(Task objective):
Return the data below exactly, but only from the line containing "(disableapertmacros no)" through the line containing "(psnegative no)", with both of those lines included.

Top of Materials provided

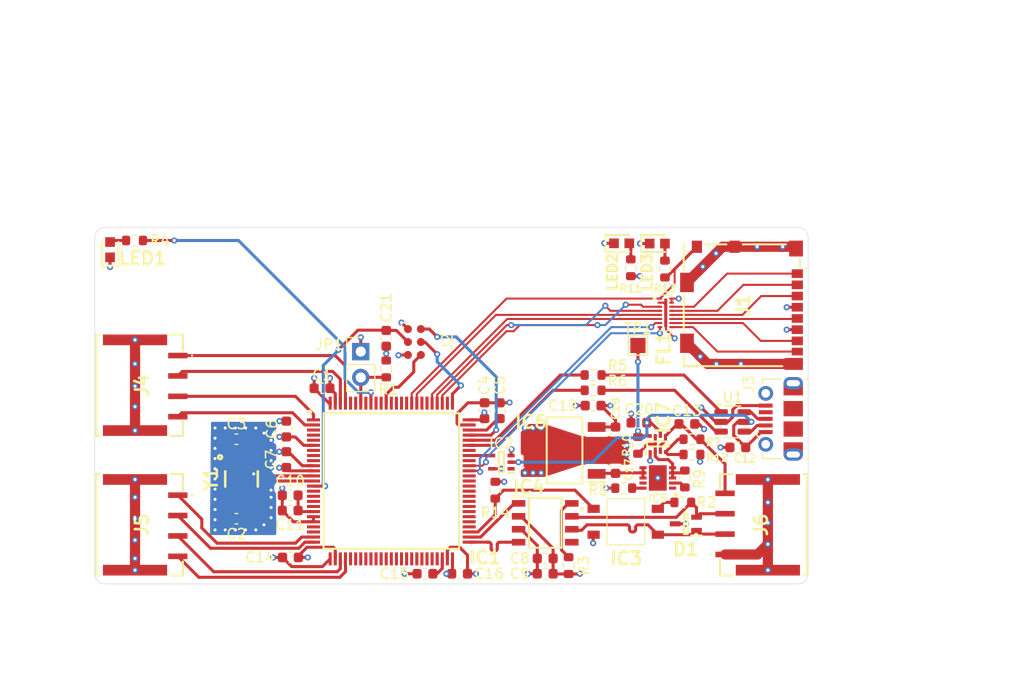
<source format=kicad_pcb>
(kicad_pcb
	(version 20241229)
	(generator "pcbnew")
	(generator_version "9.0")
	(general
		(thickness 1.6)
		(legacy_teardrops no)
	)
	(paper "A4")
	(layers
		(0 "F.Cu" signal)
		(4 "In1.Cu" signal)
		(6 "In2.Cu" signal)
		(2 "B.Cu" signal)
		(9 "F.Adhes" user "F.Adhesive")
		(11 "B.Adhes" user "B.Adhesive")
		(13 "F.Paste" user)
		(15 "B.Paste" user)
		(5 "F.SilkS" user "F.Silkscreen")
		(7 "B.SilkS" user "B.Silkscreen")
		(1 "F.Mask" user)
		(3 "B.Mask" user)
		(17 "Dwgs.User" user "User.Drawings")
		(19 "Cmts.User" user "User.Comments")
		(21 "Eco1.User" user "User.Eco1")
		(23 "Eco2.User" user "User.Eco2")
		(25 "Edge.Cuts" user)
		(27 "Margin" user)
		(31 "F.CrtYd" user "F.Courtyard")
		(29 "B.CrtYd" user "B.Courtyard")
		(35 "F.Fab" user)
		(33 "B.Fab" user)
		(39 "User.1" user)
		(41 "User.2" user)
		(43 "User.3" user)
		(45 "User.4" user)
	)
	(setup
		(stackup
			(layer "F.SilkS"
				(type "Top Silk Screen")
			)
			(layer "F.Paste"
				(type "Top Solder Paste")
			)
			(layer "F.Mask"
				(type "Top Solder Mask")
				(thickness 0.01)
			)
			(layer "F.Cu"
				(type "copper")
				(thickness 0.035)
			)
			(layer "dielectric 1"
				(type "prepreg")
				(thickness 0.1)
				(material "FR4")
				(epsilon_r 4.5)
				(loss_tangent 0.02)
			)
			(layer "In1.Cu"
				(type "copper")
				(thickness 0.035)
			)
			(layer "dielectric 2"
				(type "core")
				(thickness 1.24)
				(material "FR4")
				(epsilon_r 4.5)
				(loss_tangent 0.02)
			)
			(layer "In2.Cu"
				(type "copper")
				(thickness 0.035)
			)
			(layer "dielectric 3"
				(type "prepreg")
				(thickness 0.1)
				(material "FR4")
				(epsilon_r 4.5)
				(loss_tangent 0.02)
			)
			(layer "B.Cu"
				(type "copper")
				(thickness 0.035)
			)
			(layer "B.Mask"
				(type "Bottom Solder Mask")
				(thickness 0.01)
			)
			(layer "B.Paste"
				(type "Bottom Solder Paste")
			)
			(layer "B.SilkS"
				(type "Bottom Silk Screen")
			)
			(copper_finish "None")
			(dielectric_constraints no)
		)
		(pad_to_mask_clearance 0)
		(allow_soldermask_bridges_in_footprints no)
		(tenting front back)
		(pcbplotparams
			(layerselection 0x00000000_00000000_55555555_5755f5ff)
			(plot_on_all_layers_selection 0x00000000_00000000_00000000_00000000)
			(disableapertmacros no)
			(usegerberextensions no)
			(usegerberattributes yes)
			(usegerberadvancedattributes yes)
			(creategerberjobfile yes)
			(dashed_line_dash_ratio 12.000000)
			(dashed_line_gap_ratio 3.000000)
			(svgprecision 4)
			(plotframeref no)
			(mode 1)
			(useauxorigin no)
			(hpglpennumber 1)
			(hpglpenspeed 20)
			(hpglpendiameter 15.000000)
			(pdf_front_fp_property_popups yes)
			(pdf_back_fp_property_popups yes)
			(pdf_metadata yes)
			(pdf_single_document no)
			(dxfpolygonmode yes)
			(dxfimperialunits yes)
			(dxfusepcbnewfont yes)
			(psnegative no)
			(psa4output no)
			(plot_black_and_white yes)
			(sketchpadsonfab no)
			(plotpadnumbers no)
			(hidednponfab no)
			(sketchdnponfab yes)
			(crossoutdnponfab yes)
			(subtractmaskfromsilk no)
			(outputformat 1)
			(mirror no)
			(drillshape 1)
			(scaleselection 1)
			(outputdirectory "")
		)
	)
	(net 0 "")
	(net 1 "GND")
	(net 2 "/HSE_OUT")
	(net 3 "/HSE_IN")
	(net 4 "+3.3V")
	(net 5 "VCC")
	(net 6 "GNDA")
	(net 7 "VBUS")
	(net 8 "/CAN_LOW")
	(net 9 "/CAN_HI")
	(net 10 "/SDMMC1_D3")
	(net 11 "Net-(FL1-DAT2_EX)")
	(net 12 "/SDMMC1_CMD")
	(net 13 "Net-(FL1-CMD_EX)")
	(net 14 "/SDMMC1_CK")
	(net 15 "Net-(FL1-DAT1_EX)")
	(net 16 "/SDMMC1_D2")
	(net 17 "Net-(FL1-CLK_EX)")
	(net 18 "Net-(FL1-DAT3_EX)")
	(net 19 "/SDMMC1_D0")
	(net 20 "Net-(FL1-DAT0_EX)")
	(net 21 "/SDMMC1_D1")
	(net 22 "/SDMMC1_CD")
	(net 23 "unconnected-(IC1-PD11-Pad58)")
	(net 24 "unconnected-(IC1-PB4-Pad90)")
	(net 25 "unconnected-(IC1-PE10-Pad40)")
	(net 26 "unconnected-(IC1-PB0-Pad34)")
	(net 27 "unconnected-(IC1-PA7-Pad31)")
	(net 28 "unconnected-(IC1-PB7-Pad93)")
	(net 29 "unconnected-(IC1-PE15-Pad45)")
	(net 30 "unconnected-(IC1-PE11-Pad41)")
	(net 31 "unconnected-(IC1-PD15-Pad62)")
	(net 32 "unconnected-(IC1-PA10-Pad69)")
	(net 33 "/Reset")
	(net 34 "unconnected-(IC1-PE8-Pad38)")
	(net 35 "unconnected-(IC1-PD13-Pad60)")
	(net 36 "unconnected-(IC1-PB5-Pad91)")
	(net 37 "unconnected-(IC1-PE13-Pad43)")
	(net 38 "WheelSpeed_2")
	(net 39 "WheelSpeed_4")
	(net 40 "/USB_OTG_DM")
	(net 41 "unconnected-(IC1-PC14-OSC32_IN-Pad8)")
	(net 42 "unconnected-(IC1-PD4-Pad85)")
	(net 43 "unconnected-(IC1-PC15-OSC32_OUT-Pad9)")
	(net 44 "unconnected-(IC1-PC5-Pad33)")
	(net 45 "/SWDIO")
	(net 46 "unconnected-(IC1-PA6-Pad30)")
	(net 47 "unconnected-(IC1-PD5-Pad86)")
	(net 48 "unconnected-(IC1-PD7-Pad88)")
	(net 49 "Net-(IC1-BOOT0)")
	(net 50 "unconnected-(IC1-PD8-Pad55)")
	(net 51 "unconnected-(IC1-PC0-Pad15)")
	(net 52 "/USB_OTG_DP")
	(net 53 "unconnected-(IC1-PE14-Pad44)")
	(net 54 "/SWCLK")
	(net 55 "unconnected-(IC1-PD10-Pad57)")
	(net 56 "unconnected-(IC1-PA8-Pad67)")
	(net 57 "unconnected-(IC1-PD14-Pad61)")
	(net 58 "unconnected-(IC1-PD9-Pad56)")
	(net 59 "unconnected-(IC1-PC13-Pad7)")
	(net 60 "unconnected-(IC1-PA15-Pad77)")
	(net 61 "unconnected-(IC1-PB11-Pad47)")
	(net 62 "/FDCAN2_RX")
	(net 63 "unconnected-(IC1-PE9-Pad39)")
	(net 64 "unconnected-(IC1-PE7-Pad37)")
	(net 65 "unconnected-(IC1-PC3_C-Pad18)")
	(net 66 "unconnected-(IC1-PC6-Pad63)")
	(net 67 "unconnected-(IC1-PE12-Pad42)")
	(net 68 "/FDCAN2_TX")
	(net 69 "/USER_LED")
	(net 70 "/ECU_Feedback")
	(net 71 "unconnected-(IC1-PC4-Pad32)")
	(net 72 "unconnected-(IC1-PD12-Pad59)")
	(net 73 "/CAN_TERM")
	(net 74 "unconnected-(IC1-PD6-Pad87)")
	(net 75 "/SWO")
	(net 76 "unconnected-(IC1-PC1-Pad16)")
	(net 77 "WheelSpeed_3")
	(net 78 "unconnected-(IC1-PB2-Pad36)")
	(net 79 "unconnected-(IC1-PD0-Pad81)")
	(net 80 "unconnected-(IC1-PB10-Pad46)")
	(net 81 "unconnected-(IC1-PB1-Pad35)")
	(net 82 "/USB_OTG_VBUS")
	(net 83 "unconnected-(IC1-PC2_C-Pad17)")
	(net 84 "unconnected-(IC1-PE6-Pad5)")
	(net 85 "unconnected-(IC1-PE4-Pad3)")
	(net 86 "TC_Prediction")
	(net 87 "unconnected-(IC1-PA0-Pad22)")
	(net 88 "unconnected-(IC1-PC7-Pad64)")
	(net 89 "unconnected-(IC1-PD1-Pad82)")
	(net 90 "WheelSpeed_1")
	(net 91 "unconnected-(IC1-PB15-Pad54)")
	(net 92 "Net-(IC3-Pad6)")
	(net 93 "+5V")
	(net 94 "unconnected-(J3-ID-Pad4)")
	(net 95 "unconnected-(J3-Shield-Pad6)")
	(net 96 "Net-(J3-D+)")
	(net 97 "unconnected-(J3-Shield-Pad6)_1")
	(net 98 "unconnected-(J3-Shield-Pad6)_2")
	(net 99 "unconnected-(J3-Shield-Pad6)_3")
	(net 100 "unconnected-(J3-Shield-Pad6)_4")
	(net 101 "unconnected-(J3-Shield-Pad6)_5")
	(net 102 "unconnected-(J3-Shield-Pad6)_6")
	(net 103 "unconnected-(J3-Shield-Pad6)_7")
	(net 104 "Net-(J3-D-)")
	(net 105 "Net-(LED1-A)")
	(net 106 "Net-(IC1-VCAP_2)")
	(net 107 "Net-(IC1-VCAP_1)")
	(net 108 "Net-(LED2-A)")
	(net 109 "Net-(IC5-OUT_1)")
	(net 110 "unconnected-(IC2-NC-Pad1)")
	(net 111 "unconnected-(IC4-Vref-Pad5)")
	(net 112 "Net-(IC4-Rs)")
	(net 113 "unconnected-(IC5-DV{slash}DT-Pad1)")
	(net 114 "Net-(IC5-ILIM)")
	(net 115 "unconnected-(IC5-NC-Pad9)")
	(net 116 "Net-(IC5-EN{slash}UVLO)")
	(net 117 "Net-(IC7-ST)")
	(net 118 "Net-(R5-Pad1)")
	(net 119 "Net-(R6-Pad2)")
	(net 120 "/MISC_1")
	(net 121 "/MISC_2")
	(net 122 "unconnected-(IC1-PA1-Pad23)")
	(net 123 "unconnected-(IC1-PE5-Pad4)")
	(net 124 "unconnected-(IC1-PB9-Pad96)")
	(net 125 "unconnected-(IC1-PB8-Pad95)")
	(net 126 "Net-(IC7-PR1)")
	(net 127 "Net-(LED3-A)")
	(footprint "SDM_MiscFootprint:ABM3B" (layer "F.Cu") (at 114.4 139.7 -90))
	(footprint "SDM_MiscFootprint:SM04BULHK1TA1ETBHF" (layer "F.Cu") (at 104.4 130.5 90))
	(footprint "Connector_PinHeader_2.54mm:PinHeader_1x02_P2.54mm_Vertical" (layer "F.Cu") (at 126.1 127.2))
	(footprint "SDM_MiscFootprint:SOT65P210X110-5L" (layer "F.Cu") (at 139.9 138.05 180))
	(footprint "Resistor_SMD:R_0603_1608Metric" (layer "F.Cu") (at 148.9 131))
	(footprint "Capacitor_SMD:C_0603_1608Metric" (layer "F.Cu") (at 132.4 149 180))
	(footprint "Capacitor_SMD:C_0603_1608Metric" (layer "F.Cu") (at 118.8 137.8 90))
	(footprint "Capacitor_SMD:C_0603_1608Metric" (layer "F.Cu") (at 119.175 142.8 180))
	(footprint "Resistor_SMD:R_0603_1608Metric" (layer "F.Cu") (at 153.3 136.4 90))
	(footprint "Package_TO_SOT_SMD:SOT-23-6" (layer "F.Cu") (at 162.6 134.1))
	(footprint "SDM_MiscFootprint:SM04BULHK1TA1ETBHF" (layer "F.Cu") (at 165.6 144.2 -90))
	(footprint "SDM_MiscFootprint:SOIC127P600X175-8L" (layer "F.Cu") (at 144.2 144))
	(footprint "SDM_MiscFootprint:1040310811" (layer "F.Cu") (at 163.644 122.655 90))
	(footprint "Capacitor_SMD:C_0603_1608Metric" (layer "F.Cu") (at 128.6 125.9 -90))
	(footprint "SDM_MiscFootprint:SOTFL50P160X60-8L" (layer "F.Cu") (at 155.25 136.2695 90))
	(footprint "TestPoint:TestPoint_Pad_1.5x1.5mm" (layer "F.Cu") (at 153.3 126.6))
	(footprint "Capacitor_SMD:C_0603_1608Metric" (layer "F.Cu") (at 139.75 133 -90))
	(footprint "Resistor_SMD:R_0603_1608Metric" (layer "F.Cu") (at 128.6 128.9 -90))
	(footprint "Capacitor_SMD:C_0603_1608Metric" (layer "F.Cu") (at 122.3 130.8 180))
	(footprint "SDM_MiscFootprint:LEDC1608X80N" (layer "F.Cu") (at 151.7 116.575))
	(footprint "Resistor_SMD:R_0603_1608Metric" (layer "F.Cu") (at 157.9 139.7 -90))
	(footprint "Resistor_SMD:R_0603_1608Metric" (layer "F.Cu") (at 139.3 140.8 -90))
	(footprint "Capacitor_SMD:C_0603_1608Metric" (layer "F.Cu") (at 153.4 134.1875 180))
	(footprint "SDM_MiscFootprint:Tag-Connect_TC2030-IDC-NL_2x03_P1.27mm_Vertical" (layer "F.Cu") (at 131.365 126.26 -90))
	(footprint "Resistor_SMD:R_0603_1608Metric" (layer "F.Cu") (at 158.6 137.3))
	(footprint "Capacitor_SMD:C_0603_1608Metric" (layer "F.Cu") (at 113.9 143.6 180))
	(footprint "Capacitor_SMD:C_0603_1608Metric" (layer "F.Cu") (at 135.8 149 180))
	(footprint "Capacitor_SMD:C_0603_1608Metric" (layer "F.Cu") (at 151.1 138.375 90))
	(footprint "Resistor_SMD:R_0603_1608Metric" (layer "F.Cu") (at 151.9 140.6))
	(footprint "SDM_MiscFootprint:SM04BULHK1TA1ETBHF" (layer "F.Cu") (at 104.4 144.2 90))
	(footprint "Capacitor_SMD:C_0603_1608Metric" (layer "F.Cu") (at 119.175 141.3))
	(footprint "Resistor_SMD:R_0603_1608Metric" (layer "F.Cu") (at 148.9 129.5 180))
	(footprint "SDM_MiscFootprint:SOT65P210X110-3N" (layer "F.Cu") (at 158 144.1 180))
	(footprint "SDM_MiscFootprint:TLP266J" (layer "F.Cu") (at 152.15 143.9))
	(footprint "SDM_MiscFootprint:SON50P300X300X100-11L-D" (layer "F.Cu") (at 155.249 139.6 180))
	(footprint "Capacitor_SMD:C_0603_1608Metric" (layer "F.Cu") (at 163.1 136.6))
	(footprint "Resistor_SMD:R_0603_1608Metric" (layer "F.Cu") (at 103.9 116.3 180))
	(footprint "Capacitor_SMD:C_0603_1608Metric"
		(layer "F.Cu")
		(uuid "b7c8e9ae-5575-405a-ac7d-f71ec3f4f27e")
		(at 144.2 149)
		(descr "Capacitor SMD 0603 (1608 Metric), square (rectangular) end terminal, IPC-7351 nominal, (Body size source: IPC-SM-782 page 76, https://www.pcb-3d.com/wordpress/wp-content/uploads/ipc-sm-782a_amendment_1_and_2.pdf), generated with kicad-footprint-generator")
		(tags "capacitor")
		(property "Reference" "C9"
			(at -2.5 0 0)
			(layer "F.SilkS")
			(uuid "03a91ada-ce19-41b4-a8b9-eac4eaf70f92")
			(effects
				(font
					(size 1 1)
					(thickness 0.15)
				)
			)
		)
		(property "Value" "100nF"
			(at 0 1.43 0)
			(layer "F.Fab")
			(uuid "f1101eee-9332-48fc-9be4-52d7f2cd39c1")
			(effects
				(font
					(size 1 1)
					(thickness 0.15)
				)
			)
		)
		(property "Datasheet" ""
			(at 0 0 0)
			(layer "F.Fab")
			(hide yes)
			(uuid "dd3edc86-94f4-4a32-91c4-14a87b09d602")
			(effects
				(font
					(size 1.27 1.27)
					(thickness 0.15)
				)
			)
		)
		(property "Description" ""
			(at 0 0 0)
			(layer "F.Fab")
			(hide yes)
			(uuid "0fd2942c-6a00-4c56-85bc-9122b37f919b")
			(effects
				(font
					(size 1.27 1.27)
					(thickness 0.15)
				)
			)
		)
		(property ki_fp_filters "C_*")
		(path "/82c7cf36-b256-4764-aa1c-0e301e617cd3")
		(sheetname "/")
		(sheetfile "NondimensionalTractionControl_V1.0.kicad_sch")
		(attr smd)
		(fp_line
			(start -0.14058 -0.51)
			(end 0.14058 -0.51)
			(stroke
				(width 0.12)
				(type solid)
			)
			(layer "F.SilkS")
			(uuid "f6aa4104-92b2-4194-8934-491bc6d9804e")
		)
		(fp_line
			(start -0.14058 0.51)
			(end 0.14058 0.51)
			(stroke
				(width 0.12)
				(type solid)
			)
			(layer "F.SilkS")
			(uuid "3310af40-425e-4708-907c-d36a3b49863f")
		)
		(fp_line
			(start -1.48 -0.73)
			(end 1.48 -0.73)
			(stroke
				(width 0.05)
				(type solid)
			)
			(layer "F.CrtYd")
			(uuid "df6daad2-06f0-4887-a553-aebbddd36706")
		)
		(fp_line
			(start -1.48 0.73)
			(end -1.48 -0.73)
			(stroke
				(width 0.05)
				(type solid)
			)
			(layer "F.CrtYd")
			(uuid "15bae7c1-6cf7-4090-8ae5-628735a5f155")
		)
		(fp_line
			(start 1.48 -0.73)
			(end 1.48 0.73)
			(stroke
				(width 0.05)
				(type solid)
			)
			(layer "F.CrtYd")
			(uuid "6c3935f9-150b-4b5c-b403-51320b28c899")
		)
		(fp_line
			(start 1.48 0.73)
			(end -1.48 0.73)
			(stroke
				(width 0.05)
				(type solid)
			)
			(layer "F.CrtYd")
			(uuid "767e3414-0bd6-442f-a1af-148e52e08c66")
		)
		(fp_line
			(start -0.8 -0.4)
			(end 0.8 -0.4)
			(stroke
				(width 0.1)
				(type solid)
			)
			(layer "F.Fab")
			(uuid "29615ae4-ed40-4400-b38b-666236b0bace")
		)
		(fp_line
			(start -0.8 0.4)
			(end -0.8 -0.4)
			(stroke
				(width 0.1)
				(type solid)
			)
			(layer "F.Fab")
			(uuid "76c5412d-9bef-4b20-a939-8b5873747d77")
		)
		(fp_line
			(start 0.8 -0.4)
			(end 0.8 0.4)
			(stroke
				(width 0.1)
				(type solid)
			)
			(layer "F.Fab")
			(uuid "4a2c358f-28c9-40e7-a22e-785335019a76")
		)
		(fp_line
			(start 0.8 0.4)
			(end -0.8 0.4)
			(stroke
				(width 0.1)
				(type solid)
			)
			(layer "F.Fab")
			(uuid "c24fb85e-4bba-4194-b316-7a1c6dd5aae6")
		)
		(fp_text user "${REFERENCE}"
			(at 0 0 0)
			(layer "F.Fab")
			(uuid "f3c4789b-f73a-4e65-861b-df94cc11cea7")
			(effects
				(font
					(size 0.4 0.4)
					(thickness 0.06)
				)
			)
		)
		(pad "1" smd roundrect
			(at -0.775 0)
			(size 0.9 0.95)
			(layers "F.Cu" "F.Mask" "F.Paste")
			(roundrect_rratio 0.25)
			(net 4 "+3.3V")
			(pintype "passive")
			(uuid "aec24dbf-a18c-42d2-9d65-2be789da8304")
		)
		(pad "2" smd roundrect
			(at 0.775 0)
			(size 0.9 0.95)
			(layers "F.Cu" "F.Mask" "F.Paste")
			(roundrect_rratio 0.25)
			(net 1 "GND")
			(pintype "passive")
			(uuid "13ad7c99-fc40-4ad3-8441-ffcc607b4939")
		)
		(embe
... [446524 chars truncated]
</source>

Bottom of Materials provided

(Response):
			(disableapertmacros no)
			(usegerberextensions no)
			(usegerberattributes yes)
			(usegerberadvancedattributes yes)
			(creategerberjobfile yes)
			(dashed_line_dash_ratio 12.000000)
			(dashed_line_gap_ratio 3.000000)
			(svgprecision 4)
			(plotframeref no)
			(mode 1)
			(useauxorigin no)
			(hpglpennumber 1)
			(hpglpenspeed 20)
			(hpglpendiameter 15.000000)
			(pdf_front_fp_property_popups yes)
			(pdf_back_fp_property_popups yes)
			(pdf_metadata yes)
			(pdf_single_document no)
			(dxfpolygonmode yes)
			(dxfimperialunits yes)
			(dxfusepcbnewfont yes)
			(psnegative no)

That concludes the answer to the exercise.